ARTICLE start
Raises: ValueError – unit not supported

METRIC_UNITS = {<Unit.CM>, <Unit.M>, <Unit.MM>}

add_layer(name: str, *, color: Optional[ColorIndex] = None, line_weight: Optional[float] = None, line_type: Optional[LineType] = None) → Self[source]

Adds a new layer to the DXF export with the given properties.

Parameters

name (str) – The name of the layer definition. Must be unique among all layers.
color (Optional[ColorIndex], optional) – The color index for shapes on this layer. It can be specified as a ColorIndex enum or None. Defaults to None.
line_weight (Optional[float], optional) – The line weight (stroke width) for shapes on this layer, in millimeters. Defaults to None.
line_type (Optional[LineType], optional) – The line type for shapes on this layer. It should be a LineType enum or None. Defaults to None.

Returns

DXF document with additional layer

Return type

Self

add_shape(shape: Union[Shape, Iterable[Shape]], layer: str = '') → Self[source]

Adds a shape to the specified layer.

Parameters

shape (Union[Shape, Iterable[Shape]]) – The shape or collection of shapes to be added. It can be a single Shape object or an iterable of Shape objects.
layer (str, optional) – The name of the layer where the shape will be added. If not specified, the default layer will be used. Defaults to “”.

Returns

Document with additional shape

Return type

Self

write(file_name: str)[source]

Writes the DXF data to the specified file name.

Parameters: file_name (str) – The file name (including path) where the DXF data will be written.

ExportSVG

class ExportSVG(unit: Unit = Unit.MM, scale: float = 1, margin: float = 0, fit_to_stroke: bool = True, precision: int = 6, fill_color: Optional[Union[ColorIndex, RGB, Color]] = None, line_color: Optional[Union[ColorIndex, RGB, Color]] = ColorIndex.BLACK, line_weight: float = 0.09, line_type: LineType = LineType.CONTINUOUS, dot_length: Union[DotLength, float] = DotLength.INKSCAPE_COMPAT)[source]

SVG file export functionality.

The ExportSVG class provides functionality for exporting 2D shapes to SVG (Scalable Vector Graphics) format. SVG is a widely used vector graphics format that is supported by web browsers and various graphic editors.

Parameters

unit (Unit, optional) – The unit used for the exported SVG. It should be one of the Unit enums: Unit.MM, Unit.CM, or Unit.IN. Defaults to Unit.MM.
scale (float, optional) – The scaling factor applied to the exported SVG. Defaults to 1.
margin (float, optional) – The margin added around the exported shapes. Defaults to 0.
fit_to_stroke (bool, optional) – A boolean indicating whether the SVG view box should fit the strokes of the shapes. Defaults to True.
precision (int, optional) – The number of decimal places used for rounding coordinates in the SVG. Defaults to 6.
ARTICLE end
**PROBLEMS TO SOLVE:**
1/ Translate this sentence from the export documentation into Spanish: "SVG is a widely used vector graphics format that is supported by web browsers and various graphic editors."
2/ Carry on the export documentation from its last line, the entry for the precision parameter.
EXTRACTED ENTRIES start
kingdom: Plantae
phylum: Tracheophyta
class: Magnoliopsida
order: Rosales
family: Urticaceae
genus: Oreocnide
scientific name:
EXTRACTED ENTRIES end
EXTRACTED ENTRIES start
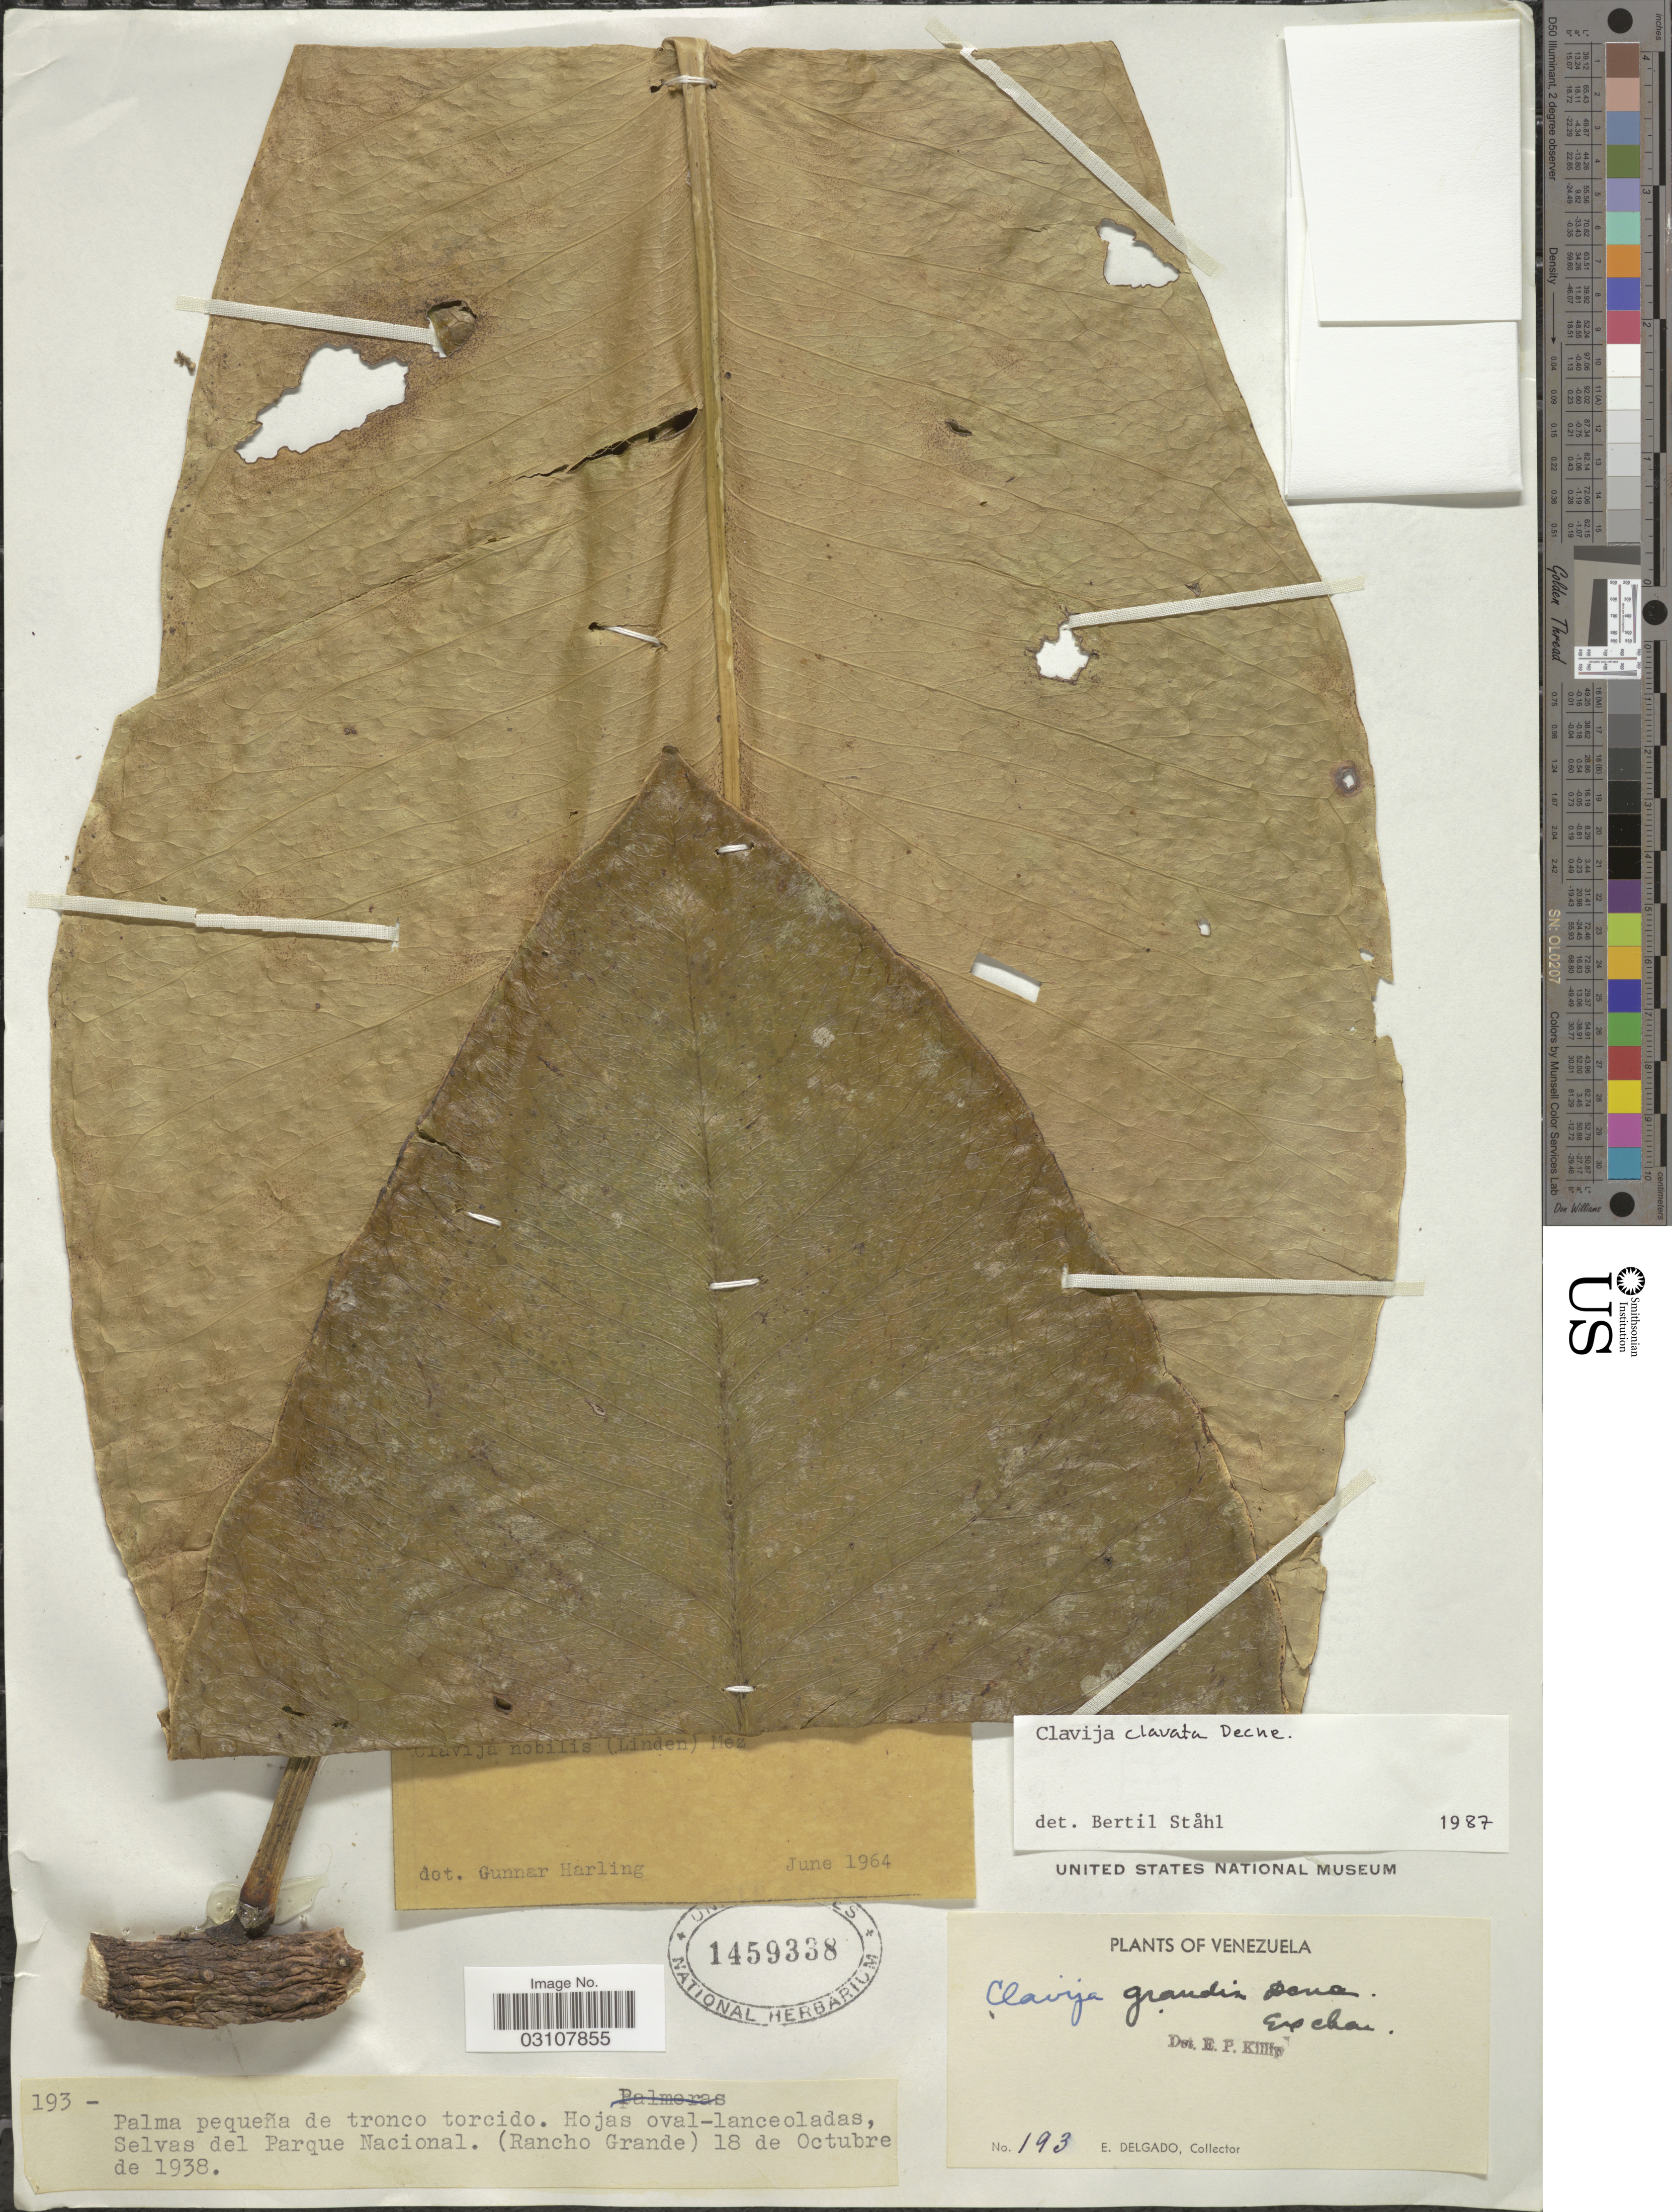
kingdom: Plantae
EXTRACTED ENTRIES end
**SOLVED TASKS:**
1/ SVG es un formato de gráficos vectoriales ampliamente utilizado que es compatible con los navegadores web y con diversos editores gráficos.

2/
fill_color (Union[ColorIndex, RGB, None], optional) – The default fill color for shapes. It can be specified as a ColorIndex, an RGB tuple, or None. Defaults to None.
line_color (Union[ColorIndex, RGB, None], optional) – The default line color for shapes. It can be specified as a ColorIndex or an RGB tuple, or None. Defaults to Export2D.DEFAULT_COLOR_INDEX.
line_weight (float, optional) – The default line weight (stroke width) for shapes, in millimeters. Defaults to Export2D.DEFAULT_LINE_WEIGHT.
line_type (LineType, optional) – The default line type for shapes. It should be a LineType enum. Defaults to Export2D.DEFAULT_LINE_TYPE.
dot_length (Union[DotLength, float], optional) – The width of rendered dots in a Can be either a DotLength enum or a float value in tenths of an inch. Defaults to DotLength.INKSCAPE_COMPAT.

Example

exporter = ExportSVG(unit=Unit.MM, line_weight=0.5)
exporter.add_layer("Layer 1", fill_color=(255, 0, 0), line_color=(0, 0, 255))
exporter.add_shape(shape_object, layer="Layer 1")
exporter.write("output.svg")

Raises: ValueError – Invalid unit.

add_layer(name: str, *, fill_color: Optional[Union[ColorIndex, RGB, Color]] = None, line_color: Optional[Union[ColorIndex, RGB, Color]] = ColorIndex.BLACK, line_weight: float = 0.09, line_type: LineType = LineType.CONTINUOUS) → Self[source]

Adds a new layer to the SVG export with the given properties.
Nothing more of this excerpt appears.